Selected text START

Dataset Curation: Manual Curation: Imaging features (e.g., tumor size, shape, and texture) were manually extracted by radiologists from CT and MRI images. These features were then used as input variables for predictive models.
Clinical Data Curation: Patient clinical records were manually reviewed by a team of clinicians to ensure accuracy in variables such as tumor stage, treatment regimens, and response classification.
Automated Feature Extraction: For genomic data, mutations were identified using bioinformatics pipelines. These features were automatically extracted and curated based on predefined algorithms for mutation discovery and variant annotation.
Dataset Validation:
- Targeted Resequencing: Whole-exome sequencing was performed for a subset of patients to validate key mutations identified in initial genome-wide association studies (GWAS). This aimed to confirm the presence of mutations that were initially discovered through broader genomic data.
- Expert Pathologist Review: Imaging data were validated by a team of radiologists and oncologists who reviewed the accuracy of tumor segmentation and treatment response classifications.
- Cross-validation with External Datasets: The dataset was cross-validated against external benchmarks from other publicly available cancer imaging datasets, including those from The Cancer Imaging Archive (TCIA), to ensure consistency and reliability.
Data collection timeframe: January 1, 2018 to December 31, 2023
Preprocessing steps/workflow:
- Preprocessing for Imaging: All medical imaging data were standardized to a common resolution and normalized for intensity. Tumor regions of interest (ROIs) were manually outlined by radiologists and used for feature extraction.
- Preprocessing for Genomic Data: Raw sequencing reads were aligned to the reference genome using BWA (Burrows-Wheeler Aligner), and variant calling was performed using GATK (Genome Analysis Toolkit).
- Preprocessing for Clinical Data: Clinical data were cleaned and anonymized. Missing data were handled using multiple imputation methods where applicable.
Original predictive task associated with the labels: The original predictive task is to classify cancer patients into two categories based on their treatment response. This classification task serves as the basis for building predictive models to forecast response based on imaging and clinical data.

Selected text END
Data to examine START

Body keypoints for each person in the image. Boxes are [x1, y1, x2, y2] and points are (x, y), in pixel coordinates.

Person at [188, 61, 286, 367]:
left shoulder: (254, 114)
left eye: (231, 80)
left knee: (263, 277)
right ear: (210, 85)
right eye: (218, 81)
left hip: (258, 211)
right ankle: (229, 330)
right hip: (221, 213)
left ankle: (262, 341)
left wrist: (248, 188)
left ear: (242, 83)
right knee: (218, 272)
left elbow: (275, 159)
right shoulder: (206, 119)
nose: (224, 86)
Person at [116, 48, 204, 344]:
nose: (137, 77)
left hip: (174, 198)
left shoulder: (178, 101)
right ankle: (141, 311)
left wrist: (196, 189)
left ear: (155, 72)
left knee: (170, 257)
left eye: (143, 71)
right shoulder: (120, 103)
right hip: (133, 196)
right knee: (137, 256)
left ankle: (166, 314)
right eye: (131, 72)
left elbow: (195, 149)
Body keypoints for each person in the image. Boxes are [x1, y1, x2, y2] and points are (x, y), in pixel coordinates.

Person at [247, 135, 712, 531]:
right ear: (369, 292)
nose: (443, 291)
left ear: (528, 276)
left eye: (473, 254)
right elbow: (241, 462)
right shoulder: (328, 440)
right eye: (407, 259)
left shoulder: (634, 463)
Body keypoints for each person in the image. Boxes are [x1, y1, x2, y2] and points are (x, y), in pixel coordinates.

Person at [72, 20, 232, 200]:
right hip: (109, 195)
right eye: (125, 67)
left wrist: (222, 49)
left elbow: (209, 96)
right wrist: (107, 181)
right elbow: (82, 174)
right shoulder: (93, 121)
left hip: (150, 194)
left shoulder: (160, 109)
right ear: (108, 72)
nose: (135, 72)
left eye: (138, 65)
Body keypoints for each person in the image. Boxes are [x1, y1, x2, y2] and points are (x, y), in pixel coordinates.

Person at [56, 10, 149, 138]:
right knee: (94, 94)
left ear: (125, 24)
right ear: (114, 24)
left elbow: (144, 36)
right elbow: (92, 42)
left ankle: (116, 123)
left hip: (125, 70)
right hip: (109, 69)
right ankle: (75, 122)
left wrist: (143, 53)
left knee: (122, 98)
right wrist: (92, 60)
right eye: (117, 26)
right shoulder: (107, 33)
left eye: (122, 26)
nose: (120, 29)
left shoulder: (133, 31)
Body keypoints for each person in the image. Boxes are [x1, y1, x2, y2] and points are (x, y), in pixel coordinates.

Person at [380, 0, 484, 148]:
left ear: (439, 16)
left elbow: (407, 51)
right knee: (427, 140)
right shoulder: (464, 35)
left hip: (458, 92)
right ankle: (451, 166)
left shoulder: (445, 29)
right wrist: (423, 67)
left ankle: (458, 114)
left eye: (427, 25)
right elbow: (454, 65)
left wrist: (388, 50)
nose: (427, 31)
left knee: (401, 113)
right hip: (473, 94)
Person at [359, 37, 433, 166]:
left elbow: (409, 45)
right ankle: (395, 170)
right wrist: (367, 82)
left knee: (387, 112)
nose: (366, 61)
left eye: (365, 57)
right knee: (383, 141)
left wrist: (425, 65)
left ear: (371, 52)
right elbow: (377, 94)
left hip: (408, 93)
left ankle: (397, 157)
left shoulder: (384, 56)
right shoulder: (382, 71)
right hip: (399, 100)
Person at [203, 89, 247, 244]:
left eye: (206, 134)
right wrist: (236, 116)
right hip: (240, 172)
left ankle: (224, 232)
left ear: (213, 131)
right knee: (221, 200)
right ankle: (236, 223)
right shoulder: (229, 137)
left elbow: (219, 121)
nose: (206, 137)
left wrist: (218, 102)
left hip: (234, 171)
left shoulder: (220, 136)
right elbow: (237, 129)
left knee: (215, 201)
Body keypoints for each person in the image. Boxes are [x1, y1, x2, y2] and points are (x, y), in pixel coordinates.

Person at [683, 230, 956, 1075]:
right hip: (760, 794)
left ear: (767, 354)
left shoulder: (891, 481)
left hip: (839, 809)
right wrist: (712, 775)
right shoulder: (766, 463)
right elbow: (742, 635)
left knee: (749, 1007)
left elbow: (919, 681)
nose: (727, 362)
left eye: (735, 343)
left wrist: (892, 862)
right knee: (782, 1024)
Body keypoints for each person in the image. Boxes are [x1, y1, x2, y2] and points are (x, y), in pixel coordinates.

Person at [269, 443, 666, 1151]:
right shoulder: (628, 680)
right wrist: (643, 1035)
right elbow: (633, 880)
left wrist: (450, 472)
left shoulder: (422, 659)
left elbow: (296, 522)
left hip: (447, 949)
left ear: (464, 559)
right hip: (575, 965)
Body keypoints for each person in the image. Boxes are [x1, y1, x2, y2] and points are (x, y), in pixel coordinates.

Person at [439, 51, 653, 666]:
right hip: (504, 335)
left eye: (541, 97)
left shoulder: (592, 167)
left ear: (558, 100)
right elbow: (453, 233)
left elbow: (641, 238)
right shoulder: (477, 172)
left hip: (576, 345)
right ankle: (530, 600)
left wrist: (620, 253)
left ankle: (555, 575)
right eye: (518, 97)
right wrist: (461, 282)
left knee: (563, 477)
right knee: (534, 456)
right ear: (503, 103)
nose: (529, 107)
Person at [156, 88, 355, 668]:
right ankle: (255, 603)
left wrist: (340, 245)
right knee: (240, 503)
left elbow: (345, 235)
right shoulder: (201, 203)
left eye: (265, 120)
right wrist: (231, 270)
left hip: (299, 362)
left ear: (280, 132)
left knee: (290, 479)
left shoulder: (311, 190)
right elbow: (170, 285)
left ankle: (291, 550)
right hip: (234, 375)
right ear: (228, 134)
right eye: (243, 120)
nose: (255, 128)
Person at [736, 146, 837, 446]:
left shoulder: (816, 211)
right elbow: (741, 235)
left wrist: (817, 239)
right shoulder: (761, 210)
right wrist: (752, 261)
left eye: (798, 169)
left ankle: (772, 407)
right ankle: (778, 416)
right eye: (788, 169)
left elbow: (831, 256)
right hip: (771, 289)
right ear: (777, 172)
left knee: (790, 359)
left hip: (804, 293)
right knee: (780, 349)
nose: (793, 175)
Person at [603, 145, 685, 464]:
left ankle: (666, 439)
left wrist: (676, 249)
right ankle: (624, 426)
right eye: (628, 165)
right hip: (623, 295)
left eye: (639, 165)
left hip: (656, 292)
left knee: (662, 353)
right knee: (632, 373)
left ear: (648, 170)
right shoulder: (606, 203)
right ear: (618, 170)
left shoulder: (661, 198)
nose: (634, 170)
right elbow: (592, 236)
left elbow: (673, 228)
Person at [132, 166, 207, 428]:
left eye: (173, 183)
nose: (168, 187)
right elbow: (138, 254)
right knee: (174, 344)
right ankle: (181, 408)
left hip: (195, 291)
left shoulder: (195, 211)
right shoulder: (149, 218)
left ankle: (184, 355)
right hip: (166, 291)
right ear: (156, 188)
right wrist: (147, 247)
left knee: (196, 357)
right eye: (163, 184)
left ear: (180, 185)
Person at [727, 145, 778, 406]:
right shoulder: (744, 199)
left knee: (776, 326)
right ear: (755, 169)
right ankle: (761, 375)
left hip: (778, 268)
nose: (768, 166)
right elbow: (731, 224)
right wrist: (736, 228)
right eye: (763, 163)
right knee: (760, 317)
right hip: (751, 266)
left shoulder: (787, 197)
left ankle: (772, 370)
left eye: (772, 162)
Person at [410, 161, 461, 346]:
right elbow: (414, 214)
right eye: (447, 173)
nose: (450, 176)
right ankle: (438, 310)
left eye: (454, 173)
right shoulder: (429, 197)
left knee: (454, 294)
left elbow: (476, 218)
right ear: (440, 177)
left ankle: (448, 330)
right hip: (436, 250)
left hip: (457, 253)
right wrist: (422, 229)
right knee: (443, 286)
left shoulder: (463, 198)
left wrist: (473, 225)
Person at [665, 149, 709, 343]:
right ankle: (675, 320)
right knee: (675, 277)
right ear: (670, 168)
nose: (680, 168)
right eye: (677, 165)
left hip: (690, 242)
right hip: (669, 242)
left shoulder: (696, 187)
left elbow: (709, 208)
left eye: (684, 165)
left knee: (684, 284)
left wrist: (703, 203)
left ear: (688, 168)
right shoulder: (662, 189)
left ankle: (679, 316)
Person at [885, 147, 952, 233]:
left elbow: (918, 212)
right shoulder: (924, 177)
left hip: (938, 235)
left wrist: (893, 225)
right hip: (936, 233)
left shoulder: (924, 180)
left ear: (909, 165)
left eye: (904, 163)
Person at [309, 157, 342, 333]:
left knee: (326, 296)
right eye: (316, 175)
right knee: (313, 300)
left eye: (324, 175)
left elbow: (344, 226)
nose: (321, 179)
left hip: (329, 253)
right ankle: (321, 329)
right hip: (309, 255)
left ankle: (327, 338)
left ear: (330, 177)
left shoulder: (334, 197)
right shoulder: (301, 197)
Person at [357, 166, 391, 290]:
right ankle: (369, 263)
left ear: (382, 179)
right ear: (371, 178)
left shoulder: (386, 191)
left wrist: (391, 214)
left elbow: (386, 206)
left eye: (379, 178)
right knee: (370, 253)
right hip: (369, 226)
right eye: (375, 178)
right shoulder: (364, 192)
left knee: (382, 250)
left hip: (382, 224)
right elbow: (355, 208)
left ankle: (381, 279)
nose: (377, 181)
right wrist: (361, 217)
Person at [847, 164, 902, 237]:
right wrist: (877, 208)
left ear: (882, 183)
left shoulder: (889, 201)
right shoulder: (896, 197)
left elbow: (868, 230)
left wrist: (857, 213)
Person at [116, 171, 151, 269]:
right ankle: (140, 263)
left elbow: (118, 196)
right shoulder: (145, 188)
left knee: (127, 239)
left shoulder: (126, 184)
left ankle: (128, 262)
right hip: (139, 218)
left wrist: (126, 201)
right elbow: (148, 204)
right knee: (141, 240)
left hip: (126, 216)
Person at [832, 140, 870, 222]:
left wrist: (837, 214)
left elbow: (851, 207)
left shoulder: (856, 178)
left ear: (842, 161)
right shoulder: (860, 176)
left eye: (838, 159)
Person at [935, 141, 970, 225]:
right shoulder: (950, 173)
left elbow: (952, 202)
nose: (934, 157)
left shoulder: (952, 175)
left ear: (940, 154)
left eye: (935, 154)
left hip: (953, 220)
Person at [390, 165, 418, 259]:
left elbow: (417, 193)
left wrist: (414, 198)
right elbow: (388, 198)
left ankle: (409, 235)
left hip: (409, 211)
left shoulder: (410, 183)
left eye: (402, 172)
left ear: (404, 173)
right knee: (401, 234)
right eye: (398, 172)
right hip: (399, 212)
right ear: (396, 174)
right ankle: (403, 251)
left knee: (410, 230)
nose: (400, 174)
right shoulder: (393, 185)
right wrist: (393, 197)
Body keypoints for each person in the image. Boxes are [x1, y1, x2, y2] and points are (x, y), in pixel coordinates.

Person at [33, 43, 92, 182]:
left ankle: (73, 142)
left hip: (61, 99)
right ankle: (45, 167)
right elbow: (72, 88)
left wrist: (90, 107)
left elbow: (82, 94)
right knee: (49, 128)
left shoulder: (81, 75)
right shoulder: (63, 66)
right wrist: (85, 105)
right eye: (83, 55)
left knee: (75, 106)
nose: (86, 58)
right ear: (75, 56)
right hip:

Data to examine END

Exercise requirements
Please give the data collection timeframe stated in the dataset description. The material is not needed for this task.

Written solution
January 1, 2018 to December 31, 2023